Si les acteurs ne parlent pas de «guerre commerciale», la rivalité est très forte entre Berlin et Washington. L’administration Trump dénonce l’excédent commercial allemand de 50 milliards d’euros vis-à-vis des États-Unis. «Nous savons nous-mêmes que c’est un problème et nous y travaillons. Les Américains ont besoin de nos machines et de nos usines (…) L’autre point est que nous avons un excédent commercial seulement dans le domaine des machines et des usines; dans le secteur des services, c’est l’inverse» en raison des géants américains d’internet, s’est défendue Brigitte Zypries.
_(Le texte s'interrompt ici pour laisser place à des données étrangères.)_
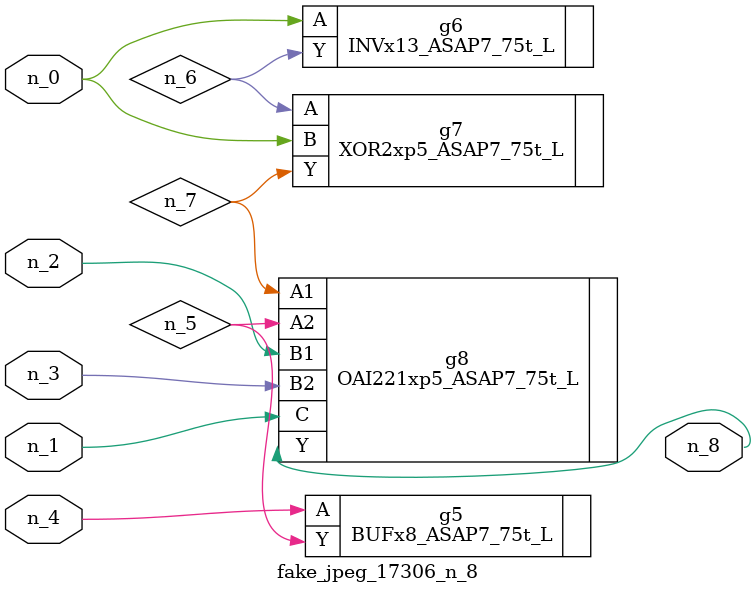
<source format=v>
module fake_jpeg_17306_n_8 (n_3, n_2, n_1, n_0, n_4, n_8);

input n_3;
input n_2;
input n_1;
input n_0;
input n_4;

output n_8;

wire n_6;
wire n_5;
wire n_7;

BUFx8_ASAP7_75t_L g5 ( 
.A(n_4),
.Y(n_5)
);

INVx13_ASAP7_75t_L g6 ( 
.A(n_0),
.Y(n_6)
);

XOR2xp5_ASAP7_75t_L g7 ( 
.A(n_6),
.B(n_0),
.Y(n_7)
);

OAI221xp5_ASAP7_75t_L g8 ( 
.A1(n_7),
.A2(n_5),
.B1(n_2),
.B2(n_3),
.C(n_1),
.Y(n_8)
);


endmodule
</source>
Taxe aux importations: l’Allemagne pourrait déposer un recours contre les États-Unis devant l’OMC

Alerté par les conséquences possibles d’une taxe aux importations, notamment sur son industrie automobile, Berlin a mis en garde Washington quelques heures avant le début du G20 Finances.

Sur les ondes de la radio Deutschlandfunk, Brigitte Zypries a prévenu que l’Allemagne pourrait déposer un recours contre les États-Unis devant l’Organisation mondiale du Commerce (OMC) si le président américain Donald Trump concrétisait son projet de taxe aux importations.

Dans son bras de fer avec Mexico pour la construction du «mur», Donald Trump menace d’imposer une taxe de 35% sur les voitures assemblées au Mexique puis importées aux États-Unis, ce qui concernerait notamment le constructeur allemand BMW. Plus généralement, la nouvelle administration américaine envisage une taxe fiscale douanière sur l’ensemble des importations, appelée «border adjustment tax», de l’ordre de 20%.

«J’espère que la raison finira par prévaloir, mais je me prépare aussi aux tribunaux. L’autre option est que nous déposions un recours contre lui à l’OMC» a déclaré la ministre allemande de l’Économie. Brigitte Zypries a précisé qu’«il exist[ait] des procédures car dans les accords de l’OMC il est clairement exposé que vous n’êtes pas autorisé à prélever plus de 2,5% de taxe sur les importations de voitures». «Ce que je veux dire, c’est que ce ne serait pas la première fois que Monsieur Trump échouerait devant les tribunaux», a ironisé la ministre social-démocrate en écho aux déboires judiciaires rencontrés par Donald Trump avec son décret migratoire.

Dans la bucolique station thermale allemande non loin de la frontière française, la réunion des ministres des Finances et des banquiers centraux des pays les plus puissants du monde ne s’annonce décidément pas de tout repos.